Wer sich links verortet, sollte dazu stehen. Wer linke Positionen aufgibt, um im Mainstream anzukommen, spielt den Ball denjenigen zu, die rassistische und militaristische Positionen vertreten, aber sich aufgrund ihrer Anhängerschaft oder anderweitiger politischer Opportunität einer strategisch-taktischen Friedensrhetorik bedienen.

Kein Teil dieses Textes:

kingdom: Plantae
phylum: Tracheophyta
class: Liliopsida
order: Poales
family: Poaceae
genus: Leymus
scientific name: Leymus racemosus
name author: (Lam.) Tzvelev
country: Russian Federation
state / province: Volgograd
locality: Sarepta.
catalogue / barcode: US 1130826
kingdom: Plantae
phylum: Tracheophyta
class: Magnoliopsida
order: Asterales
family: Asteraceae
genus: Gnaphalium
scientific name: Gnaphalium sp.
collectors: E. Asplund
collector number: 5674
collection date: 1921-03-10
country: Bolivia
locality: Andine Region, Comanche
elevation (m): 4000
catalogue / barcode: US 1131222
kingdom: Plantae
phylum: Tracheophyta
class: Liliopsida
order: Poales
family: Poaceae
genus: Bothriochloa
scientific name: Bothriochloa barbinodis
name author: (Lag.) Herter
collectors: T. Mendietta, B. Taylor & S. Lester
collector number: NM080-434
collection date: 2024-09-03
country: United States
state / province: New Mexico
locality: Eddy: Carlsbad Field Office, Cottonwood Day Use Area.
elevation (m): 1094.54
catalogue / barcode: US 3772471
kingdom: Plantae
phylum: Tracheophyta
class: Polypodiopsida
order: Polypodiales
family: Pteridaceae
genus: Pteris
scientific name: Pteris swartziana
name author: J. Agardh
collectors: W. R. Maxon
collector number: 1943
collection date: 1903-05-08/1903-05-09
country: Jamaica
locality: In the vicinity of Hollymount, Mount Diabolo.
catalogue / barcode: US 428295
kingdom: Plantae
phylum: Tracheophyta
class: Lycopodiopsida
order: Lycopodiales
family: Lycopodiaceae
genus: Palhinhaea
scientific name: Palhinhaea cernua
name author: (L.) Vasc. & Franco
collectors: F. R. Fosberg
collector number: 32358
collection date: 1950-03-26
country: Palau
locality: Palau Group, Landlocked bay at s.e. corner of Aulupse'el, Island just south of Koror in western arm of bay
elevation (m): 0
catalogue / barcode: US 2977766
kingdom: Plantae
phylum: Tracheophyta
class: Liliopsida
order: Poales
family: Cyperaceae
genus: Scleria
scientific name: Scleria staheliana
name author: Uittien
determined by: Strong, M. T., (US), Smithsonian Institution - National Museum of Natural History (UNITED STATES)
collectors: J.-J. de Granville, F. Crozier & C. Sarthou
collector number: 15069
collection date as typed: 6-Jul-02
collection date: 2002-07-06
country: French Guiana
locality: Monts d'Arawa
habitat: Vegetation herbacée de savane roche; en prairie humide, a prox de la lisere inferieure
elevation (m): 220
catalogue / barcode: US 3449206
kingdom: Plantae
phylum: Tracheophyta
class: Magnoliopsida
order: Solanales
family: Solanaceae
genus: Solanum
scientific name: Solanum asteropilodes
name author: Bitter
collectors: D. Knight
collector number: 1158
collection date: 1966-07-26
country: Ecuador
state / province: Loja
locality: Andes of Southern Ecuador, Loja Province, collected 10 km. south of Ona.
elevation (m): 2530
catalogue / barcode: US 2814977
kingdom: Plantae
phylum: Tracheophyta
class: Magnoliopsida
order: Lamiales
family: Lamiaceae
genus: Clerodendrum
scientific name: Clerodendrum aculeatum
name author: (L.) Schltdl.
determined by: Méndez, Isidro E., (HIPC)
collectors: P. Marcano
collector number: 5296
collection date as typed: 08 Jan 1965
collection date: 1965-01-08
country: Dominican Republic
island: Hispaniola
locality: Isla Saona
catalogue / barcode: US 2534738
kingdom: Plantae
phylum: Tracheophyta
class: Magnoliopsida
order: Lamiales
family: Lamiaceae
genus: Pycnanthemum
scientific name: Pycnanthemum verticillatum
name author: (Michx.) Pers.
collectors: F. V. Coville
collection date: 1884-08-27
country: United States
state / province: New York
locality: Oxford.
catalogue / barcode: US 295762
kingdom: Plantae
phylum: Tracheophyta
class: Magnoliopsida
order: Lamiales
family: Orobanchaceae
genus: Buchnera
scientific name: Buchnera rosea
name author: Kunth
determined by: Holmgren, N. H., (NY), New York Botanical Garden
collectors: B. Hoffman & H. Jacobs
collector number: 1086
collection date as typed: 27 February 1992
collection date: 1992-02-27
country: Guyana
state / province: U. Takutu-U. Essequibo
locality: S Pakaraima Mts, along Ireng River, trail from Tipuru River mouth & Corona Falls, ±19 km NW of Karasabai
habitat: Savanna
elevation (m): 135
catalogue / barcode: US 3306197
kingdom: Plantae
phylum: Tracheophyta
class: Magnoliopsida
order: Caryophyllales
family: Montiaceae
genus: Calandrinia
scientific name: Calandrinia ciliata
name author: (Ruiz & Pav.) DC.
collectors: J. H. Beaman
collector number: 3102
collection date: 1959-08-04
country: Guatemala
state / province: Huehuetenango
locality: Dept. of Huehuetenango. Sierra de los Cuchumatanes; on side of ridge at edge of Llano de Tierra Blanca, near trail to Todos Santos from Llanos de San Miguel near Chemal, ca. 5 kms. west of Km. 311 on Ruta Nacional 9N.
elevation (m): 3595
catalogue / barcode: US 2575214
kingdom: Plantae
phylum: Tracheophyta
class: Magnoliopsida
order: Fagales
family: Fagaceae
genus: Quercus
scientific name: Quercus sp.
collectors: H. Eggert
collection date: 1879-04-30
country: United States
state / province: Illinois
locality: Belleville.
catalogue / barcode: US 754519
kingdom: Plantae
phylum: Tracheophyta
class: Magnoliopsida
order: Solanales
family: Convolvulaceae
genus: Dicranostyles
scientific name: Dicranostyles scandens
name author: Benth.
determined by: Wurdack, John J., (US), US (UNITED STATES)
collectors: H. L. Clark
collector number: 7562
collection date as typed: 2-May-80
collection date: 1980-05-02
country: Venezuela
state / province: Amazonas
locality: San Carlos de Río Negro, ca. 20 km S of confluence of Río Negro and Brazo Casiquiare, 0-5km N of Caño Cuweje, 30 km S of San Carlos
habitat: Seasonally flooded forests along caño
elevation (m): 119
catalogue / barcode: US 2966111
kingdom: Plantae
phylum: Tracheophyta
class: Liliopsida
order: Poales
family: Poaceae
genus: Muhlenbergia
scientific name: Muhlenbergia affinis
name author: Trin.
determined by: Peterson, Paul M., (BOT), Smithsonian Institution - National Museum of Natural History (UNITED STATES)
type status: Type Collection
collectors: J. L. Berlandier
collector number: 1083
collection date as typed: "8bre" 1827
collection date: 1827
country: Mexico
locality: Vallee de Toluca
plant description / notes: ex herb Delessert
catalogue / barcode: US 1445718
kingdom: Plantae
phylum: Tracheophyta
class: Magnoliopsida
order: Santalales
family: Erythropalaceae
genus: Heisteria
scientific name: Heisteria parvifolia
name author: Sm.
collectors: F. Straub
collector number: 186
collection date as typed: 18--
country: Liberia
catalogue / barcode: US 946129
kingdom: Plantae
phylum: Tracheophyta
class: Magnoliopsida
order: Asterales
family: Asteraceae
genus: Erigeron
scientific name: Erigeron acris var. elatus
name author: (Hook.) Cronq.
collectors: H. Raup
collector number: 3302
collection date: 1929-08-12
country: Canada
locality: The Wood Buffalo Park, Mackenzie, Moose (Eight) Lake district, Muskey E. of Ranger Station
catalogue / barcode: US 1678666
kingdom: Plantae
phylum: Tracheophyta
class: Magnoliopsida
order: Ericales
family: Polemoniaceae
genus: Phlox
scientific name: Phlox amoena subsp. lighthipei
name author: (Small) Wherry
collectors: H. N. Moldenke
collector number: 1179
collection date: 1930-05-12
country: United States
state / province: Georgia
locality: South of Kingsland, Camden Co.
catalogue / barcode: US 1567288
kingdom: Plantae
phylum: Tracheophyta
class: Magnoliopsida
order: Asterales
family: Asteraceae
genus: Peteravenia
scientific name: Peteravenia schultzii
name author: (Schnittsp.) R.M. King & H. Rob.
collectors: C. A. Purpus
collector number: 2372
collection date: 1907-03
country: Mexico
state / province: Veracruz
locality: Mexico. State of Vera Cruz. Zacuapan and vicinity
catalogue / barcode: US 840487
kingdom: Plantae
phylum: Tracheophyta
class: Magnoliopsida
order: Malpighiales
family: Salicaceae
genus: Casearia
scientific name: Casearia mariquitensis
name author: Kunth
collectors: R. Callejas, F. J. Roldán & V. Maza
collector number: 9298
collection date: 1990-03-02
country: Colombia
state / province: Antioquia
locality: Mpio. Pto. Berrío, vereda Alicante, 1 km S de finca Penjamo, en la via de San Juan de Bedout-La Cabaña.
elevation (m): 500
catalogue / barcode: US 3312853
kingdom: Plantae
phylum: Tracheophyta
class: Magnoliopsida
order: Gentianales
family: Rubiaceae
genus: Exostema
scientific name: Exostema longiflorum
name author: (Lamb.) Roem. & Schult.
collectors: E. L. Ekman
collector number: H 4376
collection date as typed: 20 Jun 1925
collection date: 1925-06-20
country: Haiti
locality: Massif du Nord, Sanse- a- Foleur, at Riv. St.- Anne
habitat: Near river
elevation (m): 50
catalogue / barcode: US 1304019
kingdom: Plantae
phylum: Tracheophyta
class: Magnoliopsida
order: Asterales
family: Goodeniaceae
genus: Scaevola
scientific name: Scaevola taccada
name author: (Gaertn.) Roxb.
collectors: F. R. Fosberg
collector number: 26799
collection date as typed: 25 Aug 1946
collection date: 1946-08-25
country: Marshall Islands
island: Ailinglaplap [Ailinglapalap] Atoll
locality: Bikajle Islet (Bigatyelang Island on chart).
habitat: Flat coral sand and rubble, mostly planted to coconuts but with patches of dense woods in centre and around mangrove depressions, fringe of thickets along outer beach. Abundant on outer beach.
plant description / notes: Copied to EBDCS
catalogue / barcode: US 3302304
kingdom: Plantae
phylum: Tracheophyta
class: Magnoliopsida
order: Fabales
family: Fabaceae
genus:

Wir wenden uns entschieden gegen eine „Abgrenzeritis“, die ohne Bezug auf eigene friedenspolitische Grundsätze erfolgt. Begriffe wie „rechtsoffen“ (auch „Querdenker“ als Schimpfwort oder der leichtfertige politische Todesstoß „Antisemitismus“) spiegeln nicht linke Denkungsart. Es sind Erfindungen von rechts, um die Bewegung zu spalten. Sie entfalten allerdings ihre Wirkung erst, wenn sie nicht nur „von außen“ den Bewegungen angeheftet werden, sondern sich auf eine „innere Zeugenschaft“ stützen können. Die wiederum arbeitet häufig mit Lügen wie gefälschten oder aus Zusammenhängen heraus gerissenen Zitaten oder indem sie willkürlich und fälschlich Ereignisse oder Äußerungen einander zuordnet, die nichts miteinander zu tun haben.
Wir wollen Organisationen und Parteien nach ihrer Programmatik und nicht nach kritikwürdigen Auftritten einzelner Protagonisten beurteilen. Willkommen sind alle, die ehrlichen Herzens für Frieden eintreten. Wer aber meint, Friedenskundgebungen in rechte Versammlungen ummünzen zu müssen, soll zu Hause bleiben.
Wir wollen Einzelpersonen, die als „umstritten“ oder „rechtsoffen“ dargestellt werden, nach der Gesamtheit ihrer inhaltlichen Aussagen beurteilen und kämpfen hierbei für wahrheitsgemäße Darstellungen. Wir suchen bewusst die Zusammenarbeit mit Kräften, die sich der Friedensfrage „neu“ annähern. Wir wollen deren politische Sozialisierung verstehen und mit ihnen argumentative Ansätze für eine offene und ehrliche Diskussion finden.